Task brief: For the word "Linguistics", find each line in the entries where it occurs and copy that line.
........
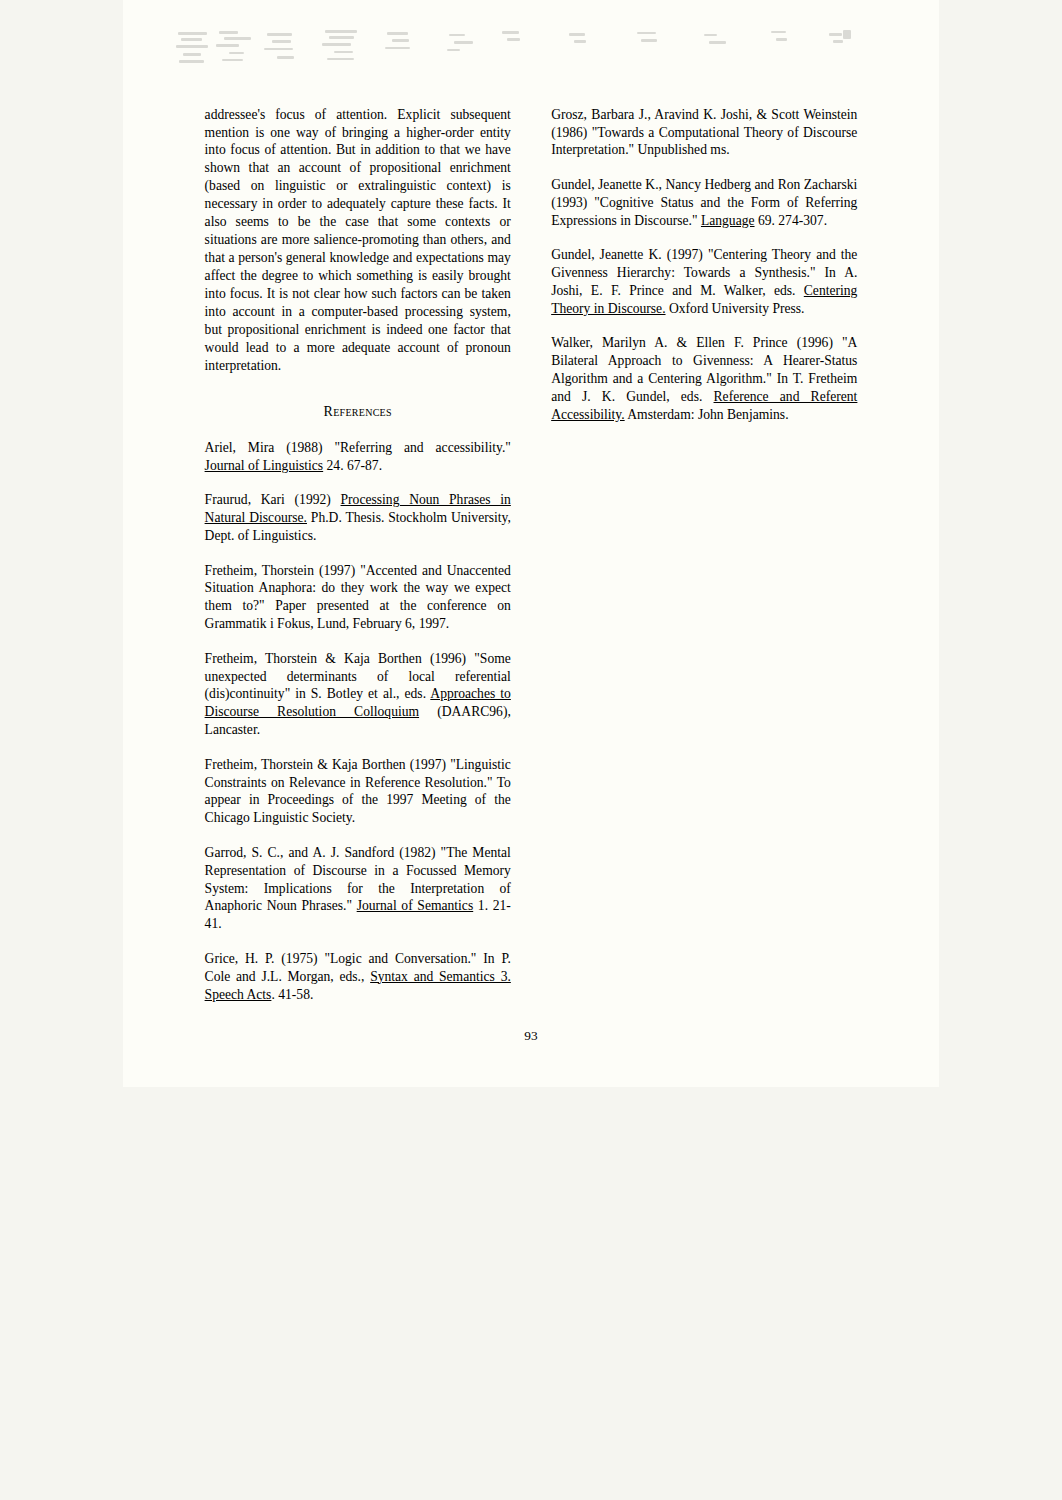addressee's focus of attention. Explicit subsequent mention is one way of bringing a higher-order entity into focus of attention. But in addition to that we have shown that an account of propositional enrichment (based on linguistic or extralinguistic context) is necessary in order to adequately capture these facts. It also seems to be the case that some contexts or situations are more salience-promoting than others, and that a person's general knowledge and expectations may affect the degree to which something is easily brought into focus. It is not clear how such factors can be taken into account in a computer-based processing system, but propositional enrichment is indeed one factor that would lead to a more adequate account of pronoun interpretation.
References
Ariel, Mira (1988) "Referring and accessibility." Journal of Linguistics 24. 67-87.
Fraurud, Kari (1992) Processing Noun Phrases in Natural Discourse. Ph.D. Thesis. Stockholm University, Dept. of Linguistics.
Fretheim, Thorstein (1997) "Accented and Unaccented Situation Anaphora: do they work the way we expect them to?" Paper presented at the conference on Grammatik i Fokus, Lund, February 6, 1997.
Fretheim, Thorstein & Kaja Borthen (1996) "Some unexpected determinants of local referential (dis)continuity" in S. Botley et al., eds. Approaches to Discourse Resolution Colloquium (DAARC96), Lancaster.
Fretheim, Thorstein & Kaja Borthen (1997) "Linguistic Constraints on Relevance in Reference Resolution." To appear in Proceedings of the 1997 Meeting of the Chicago Linguistic Society.
Garrod, S. C., and A. J. Sandford (1982) "The Mental Representation of Discourse in a Focussed Memory System: Implications for the Interpretation of Anaphoric Noun Phrases." Journal of Semantics 1. 21-41.
Grice, H. P. (1975) "Logic and Conversation." In P. Cole and J.L. Morgan, eds., Syntax and Semantics 3. Speech Acts. 41-58.
Grosz, Barbara J., Aravind K. Joshi, & Scott Weinstein (1986) "Towards a Computational Theory of Discourse Interpretation." Unpublished ms.
Gundel, Jeanette K., Nancy Hedberg and Ron Zacharski (1993) "Cognitive Status and the Form of Referring Expressions in Discourse." Language 69. 274-307.
Gundel, Jeanette K. (1997) "Centering Theory and the Givenness Hierarchy: Towards a Synthesis." In A. Joshi, E. F. Prince and M. Walker, eds. Centering Theory in Discourse. Oxford University Press.
Walker, Marilyn A. & Ellen F. Prince (1996) "A Bilateral Approach to Givenness: A Hearer-Status Algorithm and a Centering Algorithm." In T. Fretheim and J. K. Gundel, eds. Reference and Referent Accessibility. Amsterdam: John Benjamins.
93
........
Answer space:
Ariel, Mira (1988) "Referring and accessibility." Journal of Linguistics 24. 67-87.
Fraurud, Kari (1992) Processing Noun Phrases in Natural Discourse. Ph.D. Thesis. Stockholm University, Dept. of Linguistics.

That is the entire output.